READING PASSAGE:
--- START ---
With the release of 2020’s Interzone through London-based psych label Fuzz Club, the Brooklyn-based psych duo The Vacant Lots — Jared Artaud (vocals, guitar, synths) and Brian McFayden (drums, synths, vocals) — crafted an album that saw the duo seamlessly blending dance music and psych rock while maintaining the long-held minimalist approach that has earned the duo acclaim across the global psych scene.
Clocking in at a breakneck 23 minutes, last year’s eight-song Closure was written during pandemic-related lockdowns, and continues the Brooklyn-based psych duo’s “minimal is maximal” ethos, while being a soundtrack for a shattered, uneasy, fucked up world. “During the pandemic the two of us were totally isolated in our home studios,” The Vacant Lots’ Jared Artaud says. “I don’t think the pandemic directly influenced the songs in an obvious way, but merely amplified existing feelings of alienation and isolation. We found ourselves writing in a more direct and vulnerable way than ever before.”
The Vacant Lots’ fifth album Interiors is slated for an October 13, 2023 release through their longtime label home Fuzz Club. Recorded over many sleepless nights and amphetamine-fueled mornings in the duo’s isolated Brooklyn-based bunker home studio, Interiors reportedly sees the duo synthesizing their past work while pushing forward into the future: They go deeper into their long-lend minimal is maximal aesthetic but with nods to 70s and 80s punk and nightclub music like Joy Division, Depeche Mode, New Order and The Idiot-era Iggy Pop.
--- END ---
WHAT IS BEING ASKED:
Continue the passage about The Vacant Lots' albums from the point where it stops.

LISTED RECORDS:
--- START ---
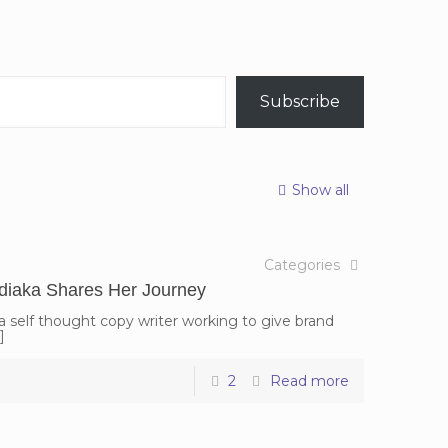
Subscribe
Show all
Categories
diaka Shares Her Journey
 self thought copy writer working to give brand
]
2
Read more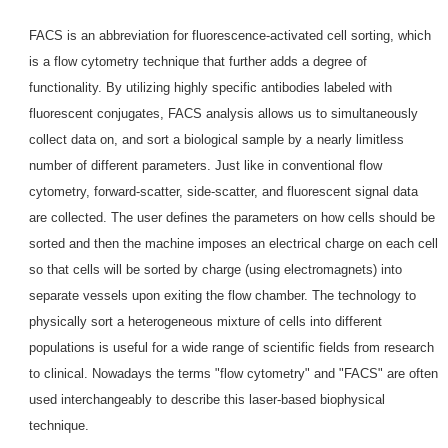
FACS is an abbreviation for fluorescence-activated cell sorting, which
is a flow cytometry technique that further adds a degree of
functionality. By utilizing highly specific antibodies labeled with
fluorescent conjugates, FACS analysis allows us to simultaneously
collect data on, and sort a biological sample by a nearly limitless
number of different parameters. Just like in conventional flow
cytometry, forward-scatter, side-scatter, and fluorescent signal data
are collected. The user defines the parameters on how cells should be
sorted and then the machine imposes an electrical charge on each cell
so that cells will be sorted by charge (using electromagnets) into
separate vessels upon exiting the flow chamber. The technology to
physically sort a heterogeneous mixture of cells into different
populations is useful for a wide range of scientific fields from research
to clinical. Nowadays the terms "flow cytometry" and "FACS" are often
used interchangeably to describe this laser-based biophysical
technique.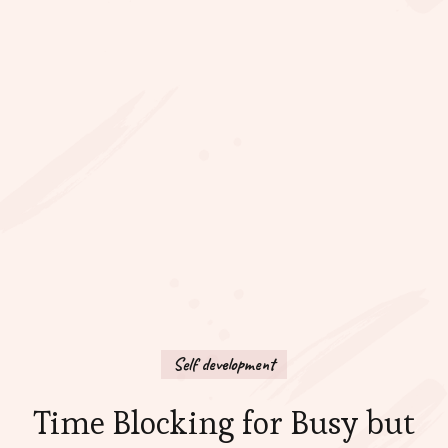
Self development
Time Blocking for Busy but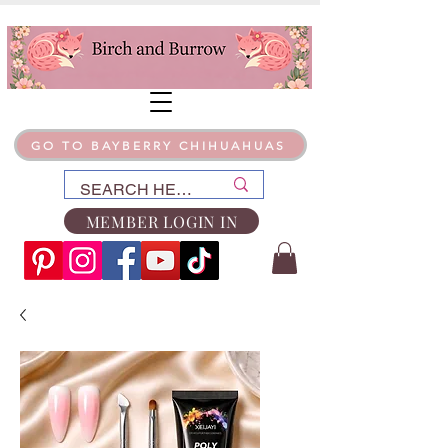
GO TO BAYBERRY CHIHUAHUAS
MEMBER LOGIN IN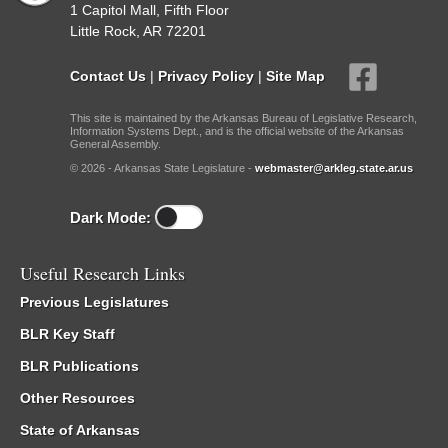
1 Capitol Mall, Fifth Floor
Little Rock, AR 72201
Contact Us
|
Privacy Policy
|
Site Map
This site is maintained by the Arkansas Bureau of Legislative Research,
Information Systems Dept., and is the official website of the Arkansas
General Assembly.
© 2026 - Arkansas State Legislature -
webmaster@arkleg.state.ar.us
Dark Mode:
Useful Research Links
Previous Legislatures
BLR Key Staff
BLR Publications
Other Resources
State of Arkansas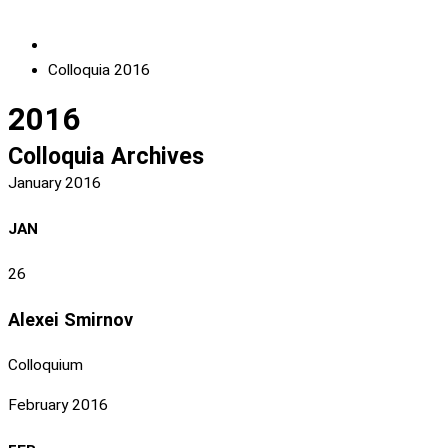
Colloquia 2016
2016
Colloquia Archives
January 2016
JAN
26
Alexei Smirnov
Colloquium
February 2016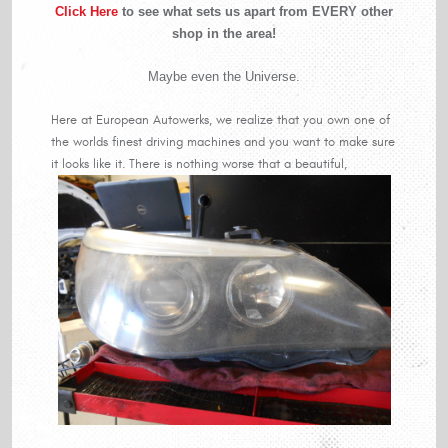
Click Here
to see what sets us apart from EVERY other
shop in the area!
Maybe even the Universe.
Here at European Autowerks, we realize that you own one of
the worlds finest driving machines and you want to make sure
it looks like it. There is nothing worse that a beautiful,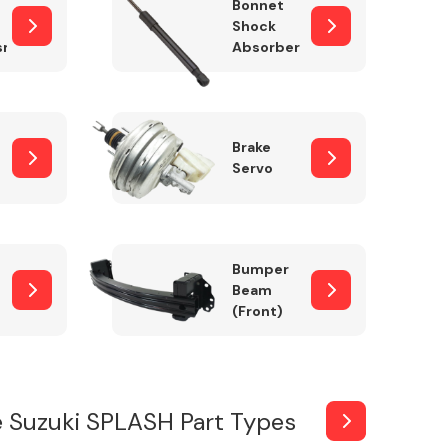
Bonnet
Shock
sm
Absorber
Brake
Servo
Bumper
Beam
(Front)
 Suzuki SPLASH Part Types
--- END ---
EXERCISE ANSWER:
Throughout the entire album, ethereal, metallic synths and blistering electronics are paired with disco-on-downers dance beats, gutter rock guitar riffs and icily detached vocals singing concise, lacerating lyrics. “I like writing songs you can dance or zone out to”, Artaud says: “That duality of individual listening and music played in a crowd has always attracted me. A cross between the club and headphones. Music for loners and lovers.”
Interiors‘ latest single “Damaged Goods” pairs glistening synths arpeggios, tweeter and woofer rattling beats, scorching guitars with Artaud’s icily detached delivery. But just underneath the cool and seemingly insouciant exterior is an aching, bitter heartache and despair.
“’Damaged Goods’ is about integrating conflicting internal feelings. If you’re saying you need an exit strategy and one lifetime is enough, that’s a whole other zone you’re going to. On this album, I wanted to dig deeper than I had done before and really carve out the pain”, Jared Artaud says of the new single: “In Damaged Goods lines from other songs on the record are referenced and contrasted. We did this a lot on Interiors. I like how all the songs can interrelate with one another, and it gives this song and the album another layer of intimacy, depth and closeness.”
Directed by Alexander Schipper and starring Matteen Ismail, the accompanying video for “Damaged Goods” is shot in a glitchy, VHS-like black and white, and follows a brooding Mateen in a ride share through a city at night. The video manages to emphasize the heartache, bitterness and despair at the core of the song.